Constant supply of data produced by companies, think tanks, government agencies, independent researchers, academics and others is a significant and rich resource. Rapid development of large-scale data collection technology has ignited research in spatial-temporal methods, latent variable models, (social) network theory, and classification/clustering algorithms, etc. A common task in analysing modern high-throughput technologies is to try to detect relationships of dependence between variables and how these dependences change over time, accounting for causal mechanisms such as unobserved confounders or change-point events that may affect outcomes and where experimental data may be difficult or unethical to collect.
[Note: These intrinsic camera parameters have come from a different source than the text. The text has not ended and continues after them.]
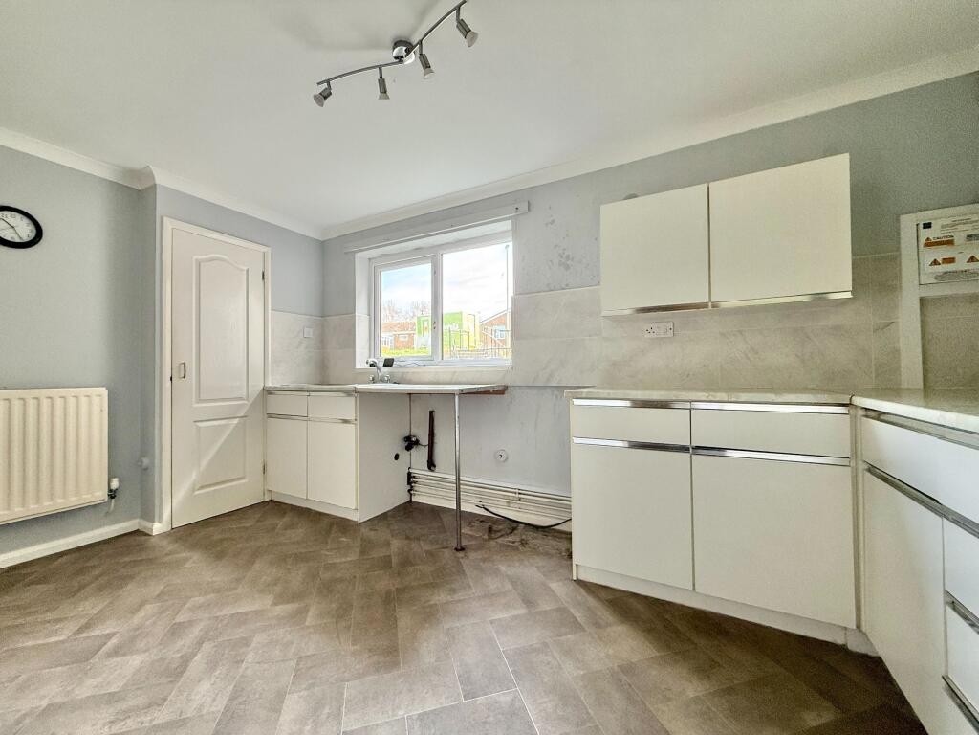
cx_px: 490
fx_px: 396
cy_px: 368
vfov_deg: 85.7
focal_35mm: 14
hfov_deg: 102.1
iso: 160
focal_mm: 2.22
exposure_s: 1/99
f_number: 2.2
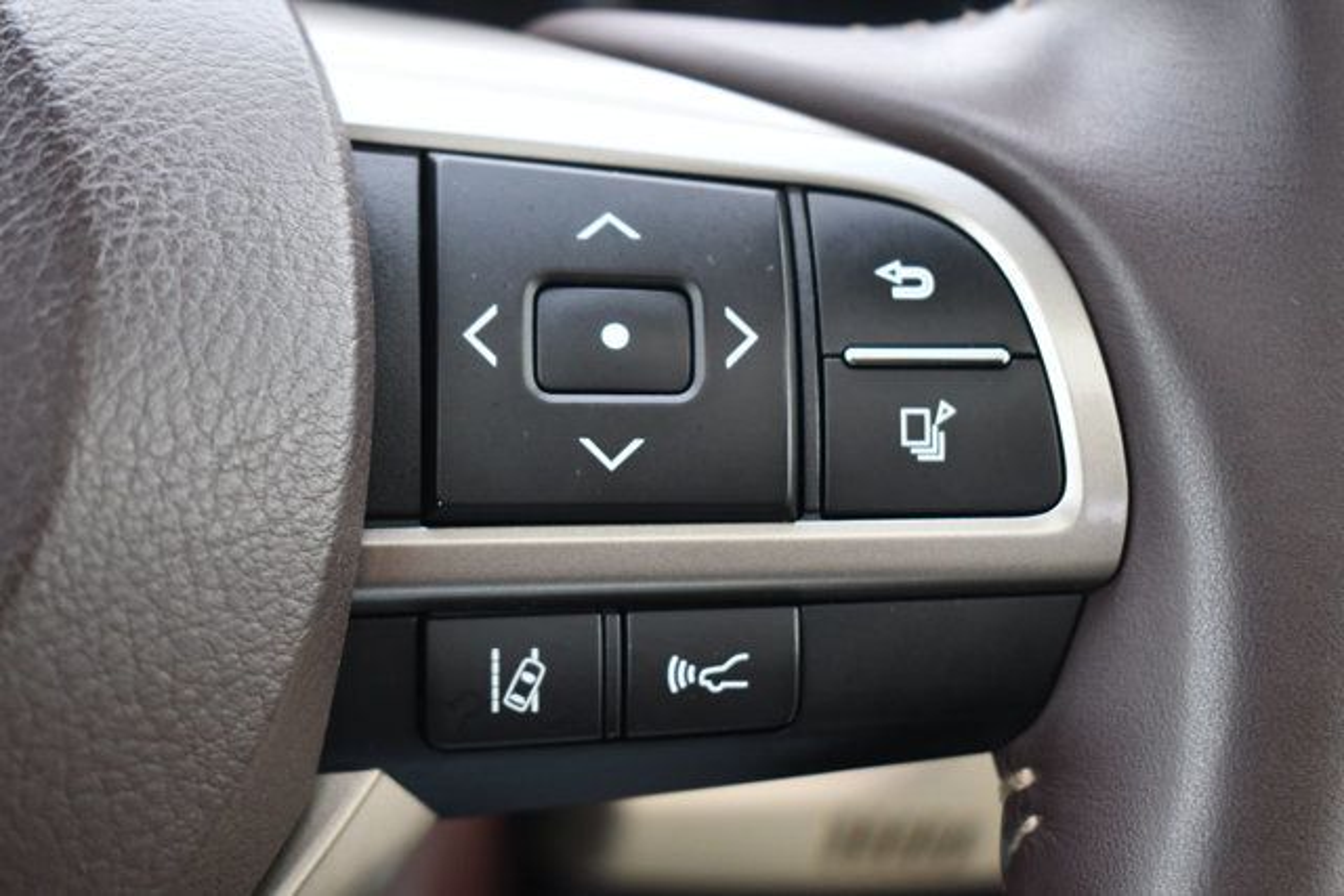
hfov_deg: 31.9
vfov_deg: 21.6
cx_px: 672
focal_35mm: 63
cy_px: 448
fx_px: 2352
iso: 800
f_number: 5
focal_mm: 42
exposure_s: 1/250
Revealed dependence structures or unobserved latent patterns are often a challenging task in practice but can be used to guide data collection or dimensionality reduction and inform complex decision-making, exploiting graph modular tools. Effective use of exploratory data analysis can also provide insights and deflate the misuse and misunderstanding of fundamental numeracy and statistical concepts which can confuse, distract and derail public understanding.
With a surge in the field of Data Science, the impact and potential of effectively interrogating, distilling and evaluating big and or disparate sources of data is now widely recognized, offering important and long-lasting benefits to society. Skills to effectively interrogate, analyze and generate insights from such diverse, large and data rich resources whist formulating clear research policy questions based on an understanding the domain knowledge has become a dying art. This talk will focus on current initiatives at Carnegie Mellon University to harness insight from both low stakes (publicly available) and higher stakes (privacy or client driven) data that provides both statistical and policy insights in areas of development and justice.